Anyone have implemented the integral image calculation by multi-gpu programming?

I have implemented the integral image calculation by cuda using one gpu in 2 ways.
One is using npp library and other is my own implementation.
But they are all slow, so i extended one more gpu and am trying to implement by multi-gpu.
But it’s not effective than single gpu version.
Is there any library to calculate the integral image by multi-gpu? or anyone have implemented this?
Thanks in advance.

This is outside my area of expertise. What reference is your own implementation based on? How does its speed compare with NPP and what is NPP’s performance? What GPU did you use?

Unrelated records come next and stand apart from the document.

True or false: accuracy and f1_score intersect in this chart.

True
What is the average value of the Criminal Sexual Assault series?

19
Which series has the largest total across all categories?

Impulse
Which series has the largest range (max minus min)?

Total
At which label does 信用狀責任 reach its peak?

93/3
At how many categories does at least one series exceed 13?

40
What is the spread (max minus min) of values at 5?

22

Here are two fairly recent publications that seem relevant, but since I am not familiar with this application domain, I don’t know whether this is of any help:

Berkin Bilgic, Berthold K.P. Horn, and Ichiro Masaki, “Efficient Integral Image Computation on the GPU”. 2010 IEEE Intelligent Vehicles Symposium, San Diego, CA, 21-24 June 2010, pp. 528-533

Marwa Chouchene, Fatma Ezahra Sayadi, Mohamed Atri, and Rached Tourki, “Integral Image Computation on GPU”. 10th International Multi-Conference on Systems, Signals & Devices (SSD), Hammamet, Tunisia, 18-21 March 2013, pp. 1-4

Thanks njuffa.
My gpu is NVIDIA GeForce GTX 750, platform is CUDA6.5, dealing image size is 5MP.
NPP and my implementation by single gpu is almost the same.
I need multi-gpu version implementation or library.